A cograph is a graph formed from single vertices by disjoint union and complement operations, but I think it makes the theory a little cleaner to think of them as generated instead by the following set of three operations:

  • vertex(): takes no arguments and returns a single vertex
  • union(G,H): takes two graphs as arguments and returns their disjoint union
  • join(G,H): takes two graphs as arguments and adds all possible edges connecting the two

The join of G and H equals complement(union(complement(G),complement(H))). Both union and join are commutative and associative.

Every cograph can be represented as a cotree: a tree in which each leaf corresponds to a graph vertex, each internal vertex is labeled with a 0 or 1, and two vertices are connected by an edge if their least common ancestor is labeled by a 1.

A cotree and its corresponding cograph

If we interpret leaves as vertex operations, 0 nodes as (sequences of) union operations, and 1 nodes as (sequences of) join operations, we get a formula that, when evaluated, gives us our graph. The tree is uniquely defined if we require internal nodes to have two or more children and to alternate between 0's and 1's along any path to the root; therefore, different formulae (up to commutativity and associativity) will give different cographs. Or, in other words, the cographs represent elements of the free algebra generated by one 0-ary operation and two commutative associative operations.

Various pieces of useful information about a cograph may be obtained by mapping this free algebra to other algebras: translating the graph into a formula involving the vertex, union, and join operations, replacing these three operations by some three other operations in some other algebra, and then evaluating the replaced formula. It is only required that the new union and join operations be commutative and associative operations on objects given by the vertex operation.

Quantity Replacement for vertex Replacement for union Replacement for join
Size of maximum independent set 1 + max
Size of maximum clique 1 max +
Number of maximal independent sets 1 × +
Number of maximal cliques 1 + ×
Number of independent sets 2 × a + b − 1
Number of cliques 2 a + b − 1 ×
Size of smallest maximal independent set 1 + min
Size of smallest maximal clique 1 min +
Generating function for number of independent sets of size k x + 1 × p(x) + q(x) − 1
Generating function for number of k-cliques x + 1 p(x) + q(x) − 1 ×
Number of k-colorings, for k = 0,1,2,... Infinite vector (0,1,2,...) Coordinatewise product Vector convolution

The last example, in particular, shows that we can calculate the chromatic polynomial efficiently (by computing a truncation of the infinite vector and interpolating), a difficult task for more general classes of graphs. The existence of an efficient chromatic polynomial algorithm for cographs was briefly noted by Giménez, Hliněný, and Noy, in a paper about computing even more difficult invariants for these graphs.





Comments:

11011110:
2008-05-14T13:22:05Z
Thanks for the feedback!
None: Cographs
2008-05-14T18:49:11Z
Are there any concrete applications of this. Are Cographs naturally encountered in practice for real problems.
11011110: Re: Cographs
2008-05-14T18:51:56Z
Series parallel graphs are certainly encountered in circuit design, and cographs encode reachability in series parallel graphs. Whether the quantities one can compute in this way encode information of interest in designing tests for circuits, I'm less sure, but I wouldn't be surprised.
atheorist:
2008-05-15T03:59:09Z

Graphs can be considered simplicial complexes, by assuming that every clique is filled with a simplex of appropriate dimension. In this interpretation, the join of graphs corresponds to the join of simplicial complexes.

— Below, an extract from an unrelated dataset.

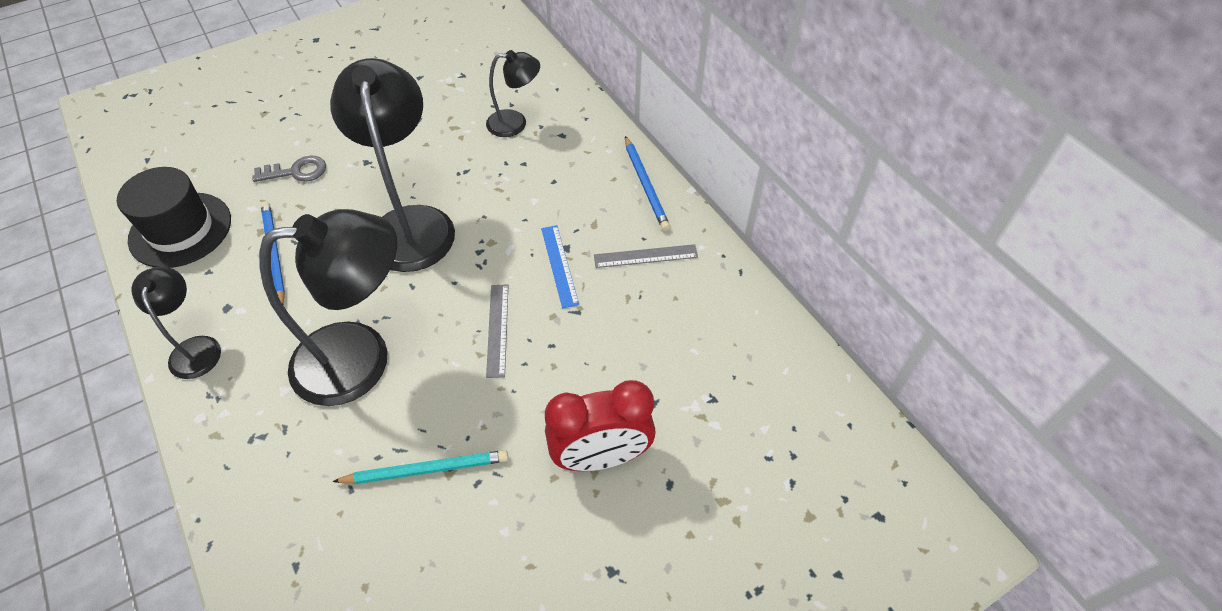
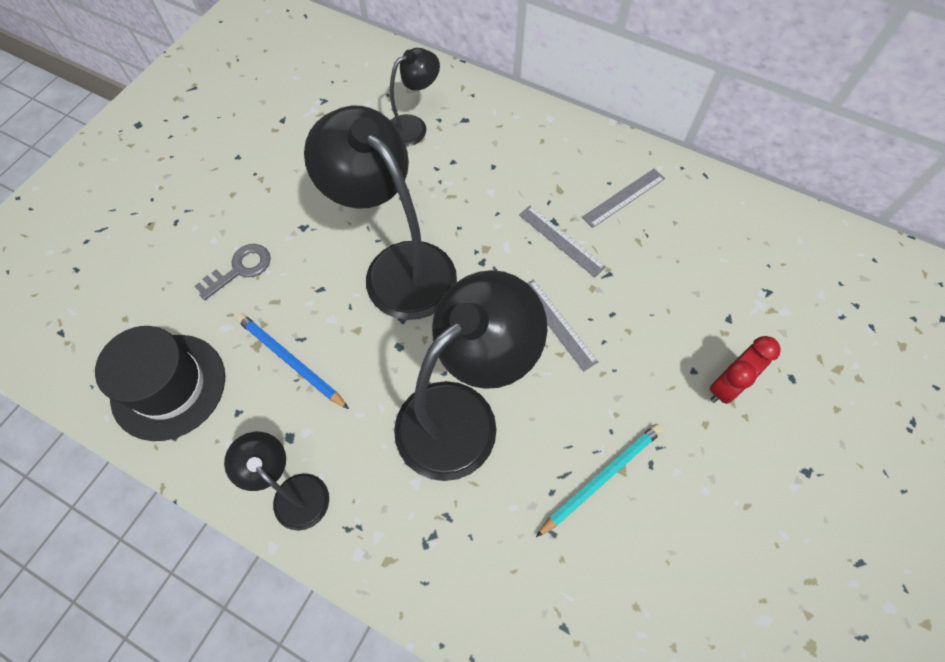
camera: 30 degrees left, 10 degrees up
blue ruler [541,225,579,309] -> grey ruler [519,206,606,277]
red clock [545,380,656,471] -> red clock [710,336,781,404], size x0.66
blue pencil [625,136,670,231] -> none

Girard used these graphs/simplicial complexes, under the name "coherence spaces", to provide semantics for linear logic. If I understand correctly, Join and Union correspond to a pair of the linear logic connectives.

In this world, there was a third operation to combine two graphs. Points in the combined graph correspond to pairs (g, h) of points in the original graphs G and H. There is an edge from (g, h) to (g', h') iff there is an edge from g to g' and h to h'. This is called at mathworld "graph categorical product".

11011110:
2008-05-15T07:06:49Z

Interesting. If you fill each clique with a hypercube instead of with a simplex, you get a cubing, the skeleton of which is a median graph having a vertex for each simplex. Or, it's the same as the inclusion lattice of the simplicial complex...

The same product you describe is called the tensor product of graphs on Wikipedia, which has a more detailed article than Mathworld's. Now I'm wondering what class of graphs you get by combining these three operations. I guess I'll have to look up the Girard paper.

atheorist:
2008-05-15T10:23:24Z

I'm sorry, I should have provided a reference. I was reading Chapter 8 and Appendix A of "Proofs and Types".